The string "주식회사" may appear on lines of the entries below; report how many such lines there are, and only that.

Stored items from a collection
***

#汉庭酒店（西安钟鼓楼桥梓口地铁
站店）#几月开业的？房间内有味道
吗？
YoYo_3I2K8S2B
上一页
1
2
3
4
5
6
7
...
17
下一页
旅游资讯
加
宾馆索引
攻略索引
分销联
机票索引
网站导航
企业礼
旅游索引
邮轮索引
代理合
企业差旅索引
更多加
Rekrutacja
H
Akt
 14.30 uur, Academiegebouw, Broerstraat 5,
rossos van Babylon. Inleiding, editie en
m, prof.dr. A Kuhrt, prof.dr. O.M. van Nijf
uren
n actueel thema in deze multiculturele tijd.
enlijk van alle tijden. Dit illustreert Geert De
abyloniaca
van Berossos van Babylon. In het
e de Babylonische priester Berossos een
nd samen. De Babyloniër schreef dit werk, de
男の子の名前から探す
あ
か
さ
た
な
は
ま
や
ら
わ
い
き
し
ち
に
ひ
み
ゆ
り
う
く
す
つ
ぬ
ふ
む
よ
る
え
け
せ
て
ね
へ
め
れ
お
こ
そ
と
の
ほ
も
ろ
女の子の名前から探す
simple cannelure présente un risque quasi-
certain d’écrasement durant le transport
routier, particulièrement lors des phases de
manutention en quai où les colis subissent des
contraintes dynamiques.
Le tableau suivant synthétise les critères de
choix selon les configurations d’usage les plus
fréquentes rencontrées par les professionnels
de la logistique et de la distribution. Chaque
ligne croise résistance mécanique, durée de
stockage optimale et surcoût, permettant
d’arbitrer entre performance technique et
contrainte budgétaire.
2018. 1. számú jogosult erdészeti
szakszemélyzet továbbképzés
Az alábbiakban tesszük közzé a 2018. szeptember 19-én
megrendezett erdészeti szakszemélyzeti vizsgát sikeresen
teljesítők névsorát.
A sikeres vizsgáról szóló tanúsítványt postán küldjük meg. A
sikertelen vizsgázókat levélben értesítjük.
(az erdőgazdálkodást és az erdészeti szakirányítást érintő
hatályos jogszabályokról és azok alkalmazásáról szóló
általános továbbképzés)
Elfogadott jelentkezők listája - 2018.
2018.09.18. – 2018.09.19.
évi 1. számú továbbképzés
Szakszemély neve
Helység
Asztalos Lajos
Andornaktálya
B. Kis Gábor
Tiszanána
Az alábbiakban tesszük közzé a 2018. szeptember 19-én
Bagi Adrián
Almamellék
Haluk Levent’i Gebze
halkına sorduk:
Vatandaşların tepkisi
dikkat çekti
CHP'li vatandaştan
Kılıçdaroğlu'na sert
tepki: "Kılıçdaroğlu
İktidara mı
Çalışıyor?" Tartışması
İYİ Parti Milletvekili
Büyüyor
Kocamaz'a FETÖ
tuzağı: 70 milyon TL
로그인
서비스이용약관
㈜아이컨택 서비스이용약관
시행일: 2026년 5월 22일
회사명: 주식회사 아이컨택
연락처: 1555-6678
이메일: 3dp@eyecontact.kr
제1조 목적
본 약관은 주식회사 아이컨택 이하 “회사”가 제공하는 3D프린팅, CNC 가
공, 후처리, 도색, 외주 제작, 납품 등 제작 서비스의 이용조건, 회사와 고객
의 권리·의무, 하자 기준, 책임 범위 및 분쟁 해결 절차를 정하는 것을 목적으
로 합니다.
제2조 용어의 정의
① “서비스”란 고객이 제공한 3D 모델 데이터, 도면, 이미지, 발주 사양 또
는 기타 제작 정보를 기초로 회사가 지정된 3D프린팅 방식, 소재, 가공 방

***

• Written answer: 2